◆ TASK ITEM
Whatever the records say, set them down exactly.

··· EXERCISE INPUT

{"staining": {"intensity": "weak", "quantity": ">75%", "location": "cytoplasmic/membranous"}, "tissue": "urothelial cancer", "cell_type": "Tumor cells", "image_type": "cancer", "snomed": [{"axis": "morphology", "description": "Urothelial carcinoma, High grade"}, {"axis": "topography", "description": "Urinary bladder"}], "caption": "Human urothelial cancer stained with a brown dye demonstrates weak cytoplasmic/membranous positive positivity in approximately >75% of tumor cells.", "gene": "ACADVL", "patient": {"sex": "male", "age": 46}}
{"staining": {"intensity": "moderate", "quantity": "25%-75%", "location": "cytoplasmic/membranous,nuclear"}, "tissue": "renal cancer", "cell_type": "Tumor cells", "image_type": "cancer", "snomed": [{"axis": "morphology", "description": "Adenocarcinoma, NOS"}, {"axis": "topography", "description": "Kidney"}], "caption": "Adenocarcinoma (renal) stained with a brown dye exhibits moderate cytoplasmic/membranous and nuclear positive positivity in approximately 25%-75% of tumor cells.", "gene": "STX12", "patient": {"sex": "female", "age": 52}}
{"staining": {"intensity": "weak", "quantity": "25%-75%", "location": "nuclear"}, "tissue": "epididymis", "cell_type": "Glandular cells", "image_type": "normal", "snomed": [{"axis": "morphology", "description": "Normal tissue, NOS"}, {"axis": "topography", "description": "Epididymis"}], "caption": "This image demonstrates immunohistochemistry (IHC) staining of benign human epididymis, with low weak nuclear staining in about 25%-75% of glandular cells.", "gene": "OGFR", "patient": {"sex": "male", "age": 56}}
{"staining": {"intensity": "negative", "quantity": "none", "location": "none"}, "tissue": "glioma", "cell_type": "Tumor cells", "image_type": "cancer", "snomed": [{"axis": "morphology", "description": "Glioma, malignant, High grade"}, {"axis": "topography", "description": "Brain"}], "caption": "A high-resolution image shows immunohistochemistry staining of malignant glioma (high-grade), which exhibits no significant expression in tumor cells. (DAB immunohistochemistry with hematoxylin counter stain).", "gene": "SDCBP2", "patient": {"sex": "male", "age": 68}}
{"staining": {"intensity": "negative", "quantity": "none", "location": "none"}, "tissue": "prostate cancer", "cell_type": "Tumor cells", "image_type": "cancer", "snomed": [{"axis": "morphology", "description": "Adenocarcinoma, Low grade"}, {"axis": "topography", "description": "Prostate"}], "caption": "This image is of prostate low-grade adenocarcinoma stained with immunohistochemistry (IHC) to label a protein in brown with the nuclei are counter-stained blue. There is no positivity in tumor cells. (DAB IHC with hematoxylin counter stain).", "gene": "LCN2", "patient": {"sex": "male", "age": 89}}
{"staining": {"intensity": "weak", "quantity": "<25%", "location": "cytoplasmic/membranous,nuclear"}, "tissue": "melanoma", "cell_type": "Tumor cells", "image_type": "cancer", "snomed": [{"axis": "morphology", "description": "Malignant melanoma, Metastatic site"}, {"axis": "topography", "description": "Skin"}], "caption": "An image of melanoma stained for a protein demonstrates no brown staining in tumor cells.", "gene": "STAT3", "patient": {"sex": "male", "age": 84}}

······

◆ RESULT
{"staining": {"intensity": "weak", "quantity": ">75%", "location": "cytoplasmic/membranous"}, "tissue": "urothelial cancer", "cell_type": "Tumor cells", "image_type": "cancer", "snomed": [{"axis": "morphology", "description": "Urothelial carcinoma, High grade"}, {"axis": "topography", "description": "Urinary bladder"}], "caption": "Human urothelial cancer stained with a brown dye demonstrates weak cytoplasmic/membranous positive positivity in approximately >75% of tumor cells.", "gene": "ACADVL", "patient": {"sex": "male", "age": 46}}
{"staining": {"intensity": "moderate", "quantity": "25%-75%", "location": "cytoplasmic/membranous,nuclear"}, "tissue": "renal cancer", "cell_type": "Tumor cells", "image_type": "cancer", "snomed": [{"axis": "morphology", "description": "Adenocarcinoma, NOS"}, {"axis": "topography", "description": "Kidney"}], "caption": "Adenocarcinoma (renal) stained with a brown dye exhibits moderate cytoplasmic/membranous and nuclear positive positivity in approximately 25%-75% of tumor cells.", "gene": "STX12", "patient": {"sex": "female", "age": 52}}
{"staining": {"intensity": "weak", "quantity": "25%-75%", "location": "nuclear"}, "tissue": "epididymis", "cell_type": "Glandular cells", "image_type": "normal", "snomed": [{"axis": "morphology", "description": "Normal tissue, NOS"}, {"axis": "topography", "description": "Epididymis"}], "caption": "This image demonstrates immunohistochemistry (IHC) staining of benign human epididymis, with low weak nuclear staining in about 25%-75% of glandular cells.", "gene": "OGFR", "patient": {"sex": "male", "age": 56}}
{"staining": {"intensity": "negative", "quantity": "none", "location": "none"}, "tissue": "glioma", "cell_type": "Tumor cells", "image_type": "cancer", "snomed": [{"axis": "morphology", "description": "Glioma, malignant, High grade"}, {"axis": "topography", "description": "Brain"}], "caption": "A high-resolution image shows immunohistochemistry staining of malignant glioma (high-grade), which exhibits no significant expression in tumor cells. (DAB immunohistochemistry with hematoxylin counter stain).", "gene": "SDCBP2", "patient": {"sex": "male", "age": 68}}
{"staining": {"intensity": "negative", "quantity": "none", "location": "none"}, "tissue": "prostate cancer", "cell_type": "Tumor cells", "image_type": "cancer", "snomed": [{"axis": "morphology", "description": "Adenocarcinoma, Low grade"}, {"axis": "topography", "description": "Prostate"}], "caption": "This image is of prostate low-grade adenocarcinoma stained with immunohistochemistry (IHC) to label a protein in brown with the nuclei are counter-stained blue. There is no positivity in tumor cells. (DAB IHC with hematoxylin counter stain).", "gene": "LCN2", "patient": {"sex": "male", "age": 89}}
{"staining": {"intensity": "weak", "quantity": "<25%", "location": "cytoplasmic/membranous,nuclear"}, "tissue": "melanoma", "cell_type": "Tumor cells", "image_type": "cancer", "snomed": [{"axis": "morphology", "description": "Malignant melanoma, Metastatic site"}, {"axis": "topography", "description": "Skin"}], "caption": "An image of melanoma stained for a protein demonstrates no brown staining in tumor cells.", "gene": "STAT3", "patient": {"sex": "male", "age": 84}}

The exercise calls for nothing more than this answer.